I would recommend talking to other people around you, such as other trusted friends, and going through the possibilities with them. Weigh the pros and cons of bottling up your feelings or putting them out there. Once you've gone through those possibilities, I'd see which one feels most authentic to you and go from there.
Can an a Agender person be more masculine?
"Agender" describes a gender identity that is either neutral or no gender whatsoever. It can be a variety of different things. The cool thing about gender identity, or the way we feel about ourselves and the way we label it with those words, is that it can be very different from the way that we present ourselves. In society, there's often that conflation of if you are a woman, then you dress femininely, and if you are a man, then you dress masculinely, and that's it. However, within any gender, but especially within the world of non-binary genders, there really are no rules. And so you can present in whatever ways feel best to your body. And by present, I mean, whatever clothes you wear, how you have your hair, how you speak, how you hold your body, everything like that. It can be in a way that society might perceive as traditionally masculine, and you get to decide how you feel about that perception in relation to your identity. You get to be the arbiter of that. I think it's great to dress and present in whatever ways feel best for your body, even if it doesn't match what society might think.
Am I actually Non binary?
Non-binary is a broad gender and category of genders, which is lovely. It describes any gender identity that is outside of the strict binary of man and woman, in whatever way. So some non-binary people do connect with manhood or womanhood in some capacity, whether it's at all times or fluctuating. For example. I'm genderfluid, so my gender identity shifts and changes over time; sometimes I feel more connected to womanhood, and sometimes I feel more connected to manhood–sometimes I feel connected to neither. So it's completely possible for non-binary people to feel connected to the binary in some capacity. A lot of non-binary people also feel completely separate from the binary, whether that is through xenogenders and having a gender that uses language that is completely different from how we ascribe language to gender in our society, or whether that is through being agender. There are so many ways to be non-binary.

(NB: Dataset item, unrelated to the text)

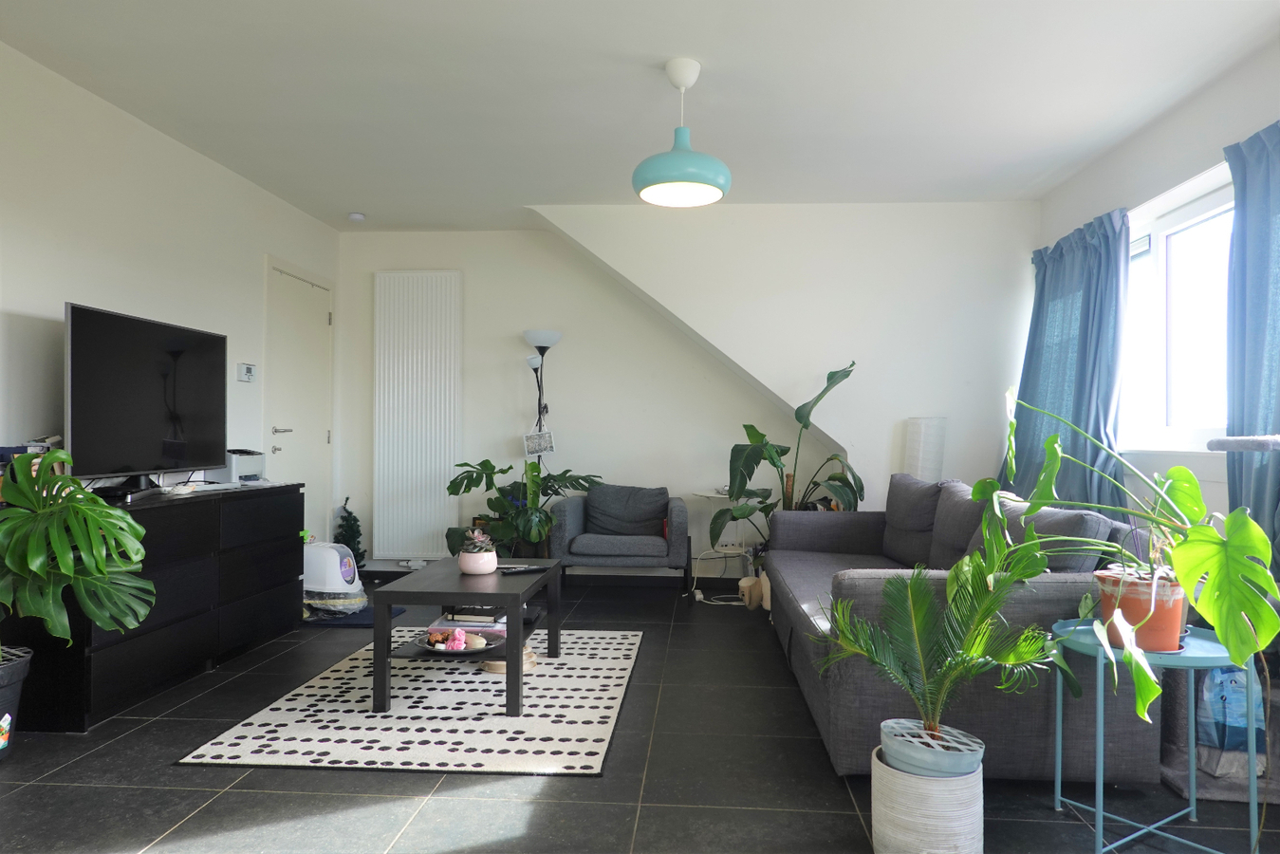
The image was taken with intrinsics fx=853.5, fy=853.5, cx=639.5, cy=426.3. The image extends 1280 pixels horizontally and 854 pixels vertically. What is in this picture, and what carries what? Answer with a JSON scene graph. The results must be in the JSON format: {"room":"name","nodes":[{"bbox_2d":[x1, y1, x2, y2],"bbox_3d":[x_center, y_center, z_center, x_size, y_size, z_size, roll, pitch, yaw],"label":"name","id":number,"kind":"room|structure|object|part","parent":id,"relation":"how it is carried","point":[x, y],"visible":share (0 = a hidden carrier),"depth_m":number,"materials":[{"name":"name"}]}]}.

In that thread, it can be challenging to figure out if you are non-binary, because it's not one strict yes or no thing that you can answer. However, my biggest piece of advice would be to think about how your mind and body feel in reaction to being placed within whatever strict societal gendered box you find yourself placed in. For example, I was placed in the box of being a woman, and I always felt constricted, embarrassed and strange within that. It always felt wrong to me, and I couldn't quite articulate why. Later on, I was able to discover language like "non-binary" and "genderfluid", which really helped me understand who I am further. So, I'd suggest noticing that discomfort, and see if that leads you anywhere. But it's also possible that you might not have discomfort or dysphoria whatsoever. You might feel completely comfortable with the language around you and how you feel, and you just might want to use the label non-binary (or any other label), and that's completely fine as well.

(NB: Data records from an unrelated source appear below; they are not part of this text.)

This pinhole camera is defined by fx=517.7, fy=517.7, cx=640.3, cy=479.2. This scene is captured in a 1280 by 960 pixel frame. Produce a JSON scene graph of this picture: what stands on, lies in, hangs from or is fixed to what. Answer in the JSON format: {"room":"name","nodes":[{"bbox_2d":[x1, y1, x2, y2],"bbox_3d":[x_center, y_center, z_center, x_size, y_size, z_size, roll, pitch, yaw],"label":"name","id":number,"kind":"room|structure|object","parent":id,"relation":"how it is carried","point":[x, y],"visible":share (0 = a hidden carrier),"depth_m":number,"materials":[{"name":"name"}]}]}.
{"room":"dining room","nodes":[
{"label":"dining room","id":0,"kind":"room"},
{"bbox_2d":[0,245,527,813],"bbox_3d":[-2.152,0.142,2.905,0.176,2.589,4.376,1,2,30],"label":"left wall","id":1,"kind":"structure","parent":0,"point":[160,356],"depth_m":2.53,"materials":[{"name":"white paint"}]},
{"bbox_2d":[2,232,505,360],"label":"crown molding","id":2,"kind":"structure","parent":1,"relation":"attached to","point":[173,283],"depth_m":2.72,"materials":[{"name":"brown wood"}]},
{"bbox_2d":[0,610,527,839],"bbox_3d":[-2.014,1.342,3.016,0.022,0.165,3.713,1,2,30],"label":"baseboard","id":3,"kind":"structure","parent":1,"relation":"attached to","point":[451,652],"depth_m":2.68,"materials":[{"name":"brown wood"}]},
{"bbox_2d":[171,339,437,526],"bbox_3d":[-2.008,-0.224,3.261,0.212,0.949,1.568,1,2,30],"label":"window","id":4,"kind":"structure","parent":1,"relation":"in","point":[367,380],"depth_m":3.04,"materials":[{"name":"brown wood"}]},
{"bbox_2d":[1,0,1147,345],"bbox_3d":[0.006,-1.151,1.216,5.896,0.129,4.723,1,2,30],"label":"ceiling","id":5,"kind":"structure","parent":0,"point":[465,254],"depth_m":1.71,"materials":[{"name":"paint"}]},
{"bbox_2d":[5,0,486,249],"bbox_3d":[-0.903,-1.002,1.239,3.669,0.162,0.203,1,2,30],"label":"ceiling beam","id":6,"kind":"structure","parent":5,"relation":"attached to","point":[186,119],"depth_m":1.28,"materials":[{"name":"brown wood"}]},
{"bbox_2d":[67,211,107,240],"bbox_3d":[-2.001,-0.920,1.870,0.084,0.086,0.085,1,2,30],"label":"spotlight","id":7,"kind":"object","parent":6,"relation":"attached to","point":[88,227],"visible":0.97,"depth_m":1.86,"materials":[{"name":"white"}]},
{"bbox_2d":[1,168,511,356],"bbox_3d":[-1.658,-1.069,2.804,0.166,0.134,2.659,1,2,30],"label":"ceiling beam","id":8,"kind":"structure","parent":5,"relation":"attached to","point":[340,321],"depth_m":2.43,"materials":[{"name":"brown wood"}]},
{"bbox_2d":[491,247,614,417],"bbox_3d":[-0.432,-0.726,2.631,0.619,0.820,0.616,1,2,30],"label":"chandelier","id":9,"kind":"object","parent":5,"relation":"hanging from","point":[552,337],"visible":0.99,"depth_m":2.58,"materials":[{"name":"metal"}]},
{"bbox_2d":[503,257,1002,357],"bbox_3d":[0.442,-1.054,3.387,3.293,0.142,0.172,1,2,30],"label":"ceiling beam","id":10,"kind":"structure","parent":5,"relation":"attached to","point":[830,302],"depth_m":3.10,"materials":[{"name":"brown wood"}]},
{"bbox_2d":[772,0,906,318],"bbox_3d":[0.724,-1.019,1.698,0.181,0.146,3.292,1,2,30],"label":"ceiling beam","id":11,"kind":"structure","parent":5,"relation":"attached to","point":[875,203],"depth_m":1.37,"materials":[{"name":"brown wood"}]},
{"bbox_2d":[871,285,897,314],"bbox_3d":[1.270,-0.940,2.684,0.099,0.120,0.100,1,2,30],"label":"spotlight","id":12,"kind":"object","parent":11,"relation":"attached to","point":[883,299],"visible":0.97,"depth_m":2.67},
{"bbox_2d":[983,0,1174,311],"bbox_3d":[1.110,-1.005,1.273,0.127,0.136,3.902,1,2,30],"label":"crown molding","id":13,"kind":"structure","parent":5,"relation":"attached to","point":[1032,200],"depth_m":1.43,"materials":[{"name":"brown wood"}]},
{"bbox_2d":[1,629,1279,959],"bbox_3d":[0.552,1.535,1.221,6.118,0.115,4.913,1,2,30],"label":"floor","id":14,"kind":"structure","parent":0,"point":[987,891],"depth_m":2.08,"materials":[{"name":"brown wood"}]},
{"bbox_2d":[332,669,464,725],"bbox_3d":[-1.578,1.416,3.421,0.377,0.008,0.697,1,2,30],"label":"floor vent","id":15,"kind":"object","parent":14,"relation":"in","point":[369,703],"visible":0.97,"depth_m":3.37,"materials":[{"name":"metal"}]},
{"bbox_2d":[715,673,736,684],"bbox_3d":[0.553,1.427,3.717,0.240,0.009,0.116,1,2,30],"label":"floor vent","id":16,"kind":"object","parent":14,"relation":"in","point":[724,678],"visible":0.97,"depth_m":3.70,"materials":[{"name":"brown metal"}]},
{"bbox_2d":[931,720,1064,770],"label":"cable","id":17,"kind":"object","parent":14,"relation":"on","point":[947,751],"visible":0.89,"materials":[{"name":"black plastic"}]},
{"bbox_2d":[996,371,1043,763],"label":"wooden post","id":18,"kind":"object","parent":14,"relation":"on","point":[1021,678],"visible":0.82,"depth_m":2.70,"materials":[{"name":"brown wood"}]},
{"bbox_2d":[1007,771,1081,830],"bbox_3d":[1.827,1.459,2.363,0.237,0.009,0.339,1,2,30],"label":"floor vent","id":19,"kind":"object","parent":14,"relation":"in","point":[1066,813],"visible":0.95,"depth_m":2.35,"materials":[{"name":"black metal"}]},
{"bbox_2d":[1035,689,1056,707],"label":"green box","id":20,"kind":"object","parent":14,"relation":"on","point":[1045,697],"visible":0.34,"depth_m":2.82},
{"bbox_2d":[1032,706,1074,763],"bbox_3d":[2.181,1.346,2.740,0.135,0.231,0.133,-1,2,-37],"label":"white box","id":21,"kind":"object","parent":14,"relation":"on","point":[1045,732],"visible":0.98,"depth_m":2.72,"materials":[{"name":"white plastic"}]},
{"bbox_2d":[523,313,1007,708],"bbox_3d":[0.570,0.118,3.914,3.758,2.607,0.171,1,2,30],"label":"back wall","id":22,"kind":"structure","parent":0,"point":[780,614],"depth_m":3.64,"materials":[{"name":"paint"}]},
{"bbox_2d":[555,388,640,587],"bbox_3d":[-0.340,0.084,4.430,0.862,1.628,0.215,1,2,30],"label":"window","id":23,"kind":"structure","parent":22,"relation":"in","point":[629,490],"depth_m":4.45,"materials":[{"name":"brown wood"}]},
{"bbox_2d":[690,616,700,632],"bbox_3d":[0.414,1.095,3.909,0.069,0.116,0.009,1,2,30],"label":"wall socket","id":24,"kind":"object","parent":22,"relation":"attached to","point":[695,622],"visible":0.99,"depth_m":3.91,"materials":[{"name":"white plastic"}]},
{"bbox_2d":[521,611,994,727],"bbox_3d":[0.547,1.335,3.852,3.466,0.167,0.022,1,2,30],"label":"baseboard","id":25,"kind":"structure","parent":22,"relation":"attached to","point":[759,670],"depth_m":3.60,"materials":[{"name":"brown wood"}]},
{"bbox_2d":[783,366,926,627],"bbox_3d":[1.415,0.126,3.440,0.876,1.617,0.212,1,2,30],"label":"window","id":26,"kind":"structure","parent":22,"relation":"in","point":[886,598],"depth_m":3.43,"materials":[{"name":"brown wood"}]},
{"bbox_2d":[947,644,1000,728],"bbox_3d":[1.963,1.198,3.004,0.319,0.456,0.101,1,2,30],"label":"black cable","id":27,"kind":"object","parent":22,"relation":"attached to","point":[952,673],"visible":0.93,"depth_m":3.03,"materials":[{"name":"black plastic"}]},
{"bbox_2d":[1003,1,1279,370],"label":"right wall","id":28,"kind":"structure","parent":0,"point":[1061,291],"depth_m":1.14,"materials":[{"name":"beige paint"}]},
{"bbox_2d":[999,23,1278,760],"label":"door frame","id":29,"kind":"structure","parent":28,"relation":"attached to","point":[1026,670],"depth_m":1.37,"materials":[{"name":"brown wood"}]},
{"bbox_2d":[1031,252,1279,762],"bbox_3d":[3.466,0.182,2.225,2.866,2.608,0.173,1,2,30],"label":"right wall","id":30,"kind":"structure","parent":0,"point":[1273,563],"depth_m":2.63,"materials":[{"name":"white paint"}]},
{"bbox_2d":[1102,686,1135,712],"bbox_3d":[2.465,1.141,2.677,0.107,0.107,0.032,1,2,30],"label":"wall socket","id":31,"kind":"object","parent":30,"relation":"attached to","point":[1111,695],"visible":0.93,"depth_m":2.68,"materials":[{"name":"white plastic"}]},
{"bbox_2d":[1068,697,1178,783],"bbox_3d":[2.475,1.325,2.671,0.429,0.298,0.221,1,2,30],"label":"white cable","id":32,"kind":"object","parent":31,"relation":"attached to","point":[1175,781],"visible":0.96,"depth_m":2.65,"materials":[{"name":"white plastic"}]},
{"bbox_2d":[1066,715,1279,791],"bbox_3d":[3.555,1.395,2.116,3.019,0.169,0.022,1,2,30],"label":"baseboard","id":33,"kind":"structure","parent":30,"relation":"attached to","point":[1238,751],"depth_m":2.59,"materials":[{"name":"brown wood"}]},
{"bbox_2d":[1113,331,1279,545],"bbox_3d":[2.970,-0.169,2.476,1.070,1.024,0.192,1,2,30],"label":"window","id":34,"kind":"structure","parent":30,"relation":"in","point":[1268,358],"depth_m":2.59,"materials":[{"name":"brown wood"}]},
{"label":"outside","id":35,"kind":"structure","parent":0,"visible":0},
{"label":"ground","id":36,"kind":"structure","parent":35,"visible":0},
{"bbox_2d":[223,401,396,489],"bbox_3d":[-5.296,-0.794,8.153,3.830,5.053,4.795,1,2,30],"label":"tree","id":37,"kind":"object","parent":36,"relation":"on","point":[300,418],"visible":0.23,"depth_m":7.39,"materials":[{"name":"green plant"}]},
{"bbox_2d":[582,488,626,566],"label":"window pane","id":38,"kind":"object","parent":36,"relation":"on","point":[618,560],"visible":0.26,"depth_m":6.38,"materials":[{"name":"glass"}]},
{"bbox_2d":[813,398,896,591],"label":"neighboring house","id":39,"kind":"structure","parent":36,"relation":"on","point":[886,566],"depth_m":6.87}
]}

I still don't get it am I gay or bi?
It's hard when you have identified with one label, and have come to understand that label to be your sexuality based on your experiences, but then suddenly you have a shift in your experiences, and you have to come to reckon with that language. That's a challenging and unnerving experience. And, it's also a cool experience to be able to learn about what different identities are out there and find an identity and label that works for you.

It's not necessary to define and label your identity and your sexuality if that is not helpful to you at this point, or if it feels more stressful/harmful than helpful, then that is not a requirement.

But, if it feels like a label would be helpful in order to better understand yourself, then my suggestion is to read through the definitions of different labels, read through all the different sexualities, and read them out loud to yourself – see if any of the words stick out to you. Try saying, "I am bisexual" versus "I am gay" out loud or to your friends and see if it feels right or not. Oftentimes, you can get a sense of if a word feels right to you by being in tune with your body. You can also stick with one word for a little bit and then change the word if you find a word that feels better for you; it's totally up to you.